I am reading The Complete Stories of Flannery O'Conner (The Noonday Press). In the second story, there's a conversation going on between Rayber and the barber. The barber starts saying something about politicians at the end of the first page and goes on till the beginning of the first page. Then the quotation marks close, and the next paragraph starts in quotation marks, which is

"You hear that, George?" he shouted to the colored boy wiping the floor around the basins.

Here is a google books link pointing to what I am talking about.

Which also seems to be said by the barber.

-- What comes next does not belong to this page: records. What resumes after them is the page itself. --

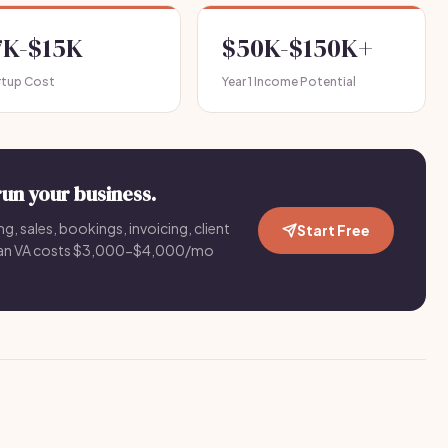
7K-$15K
$50K-$150K+
rtup Cost
Year 1 Income Potential
run your business.
g, sales, bookings, invoicing, client
Start Free
an VA costs $3,000-$4,000/mo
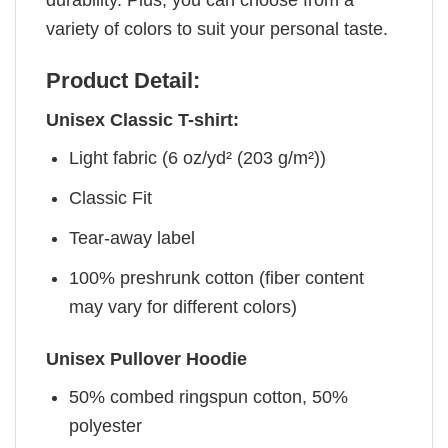
variety of colors to suit your personal taste.
Product Detail:
Unisex Classic T-shirt:
Light fabric (6 oz/yd² (203 g/m²))
Classic Fit
Tear-away label
100% preshrunk cotton (fiber content
may vary for different colors)
Unisex Pullover Hoodie
50% combed ringspun cotton, 50%
polyester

My understanding of English language's punctuation was that when a dialogue between two characters is written, the paragraph is only changed when the turn of the first character finishes, and the turn of the second character begins. In cases where there is paragraphing within the quote of the first character, the double quotes do not close at the end of the first paragraph, but do start at the beginning of the next one, signifying that the text is still in the quotation of the first character. Am I missing something? Can somebody point me to a punctuation guide in this regard?

  • To avoid confusion, the convention you describe should be followed. If there's a sizeable time-gap between speaker A's first speech and his second, another quote / pseudo-quote verb should be inserted. ..." ]] After half an hour or so, A spoke again: "... (I've used ]] to show the need for a new paragraph.) Commented Nov 17, 2013 at 9:30
  • In the example I have cited, there doesn't seem to be sizeable time-gap, but the first speaker now starts to address another person, a third person. And the paragraph continues like this "You think so, George?" he shouted to the colored boy wiping the floor around the basins. I posted the question to know if there was an extension to the rule when a third character comes in suddenly? Commented Nov 17, 2013 at 9:32

1 Answer 1


The point of the typographic unclosed quotation is to indicate to the reader that a discourse flows uninterrupted across a typographic boundary, viz., a new paragraph. (There is of course no punctuation or paragraphing in speech—these devices are gestures which signify the presence of structural or prosodic breaks.)

Ordinarily that continuity of discourse coincides with the continuity of speaker. In the case at hand, however, O’Connor is presenting a speaker who closes one discourse—his peroration is brief but emphatic, “Shuh”—and then opens another. To accommodate this unusual circumstance, O’Connor extends the convention: she closes one quotation and opens a new one.

It’s a nifty device, which I will have to remember. Thank you for calling it to my attention.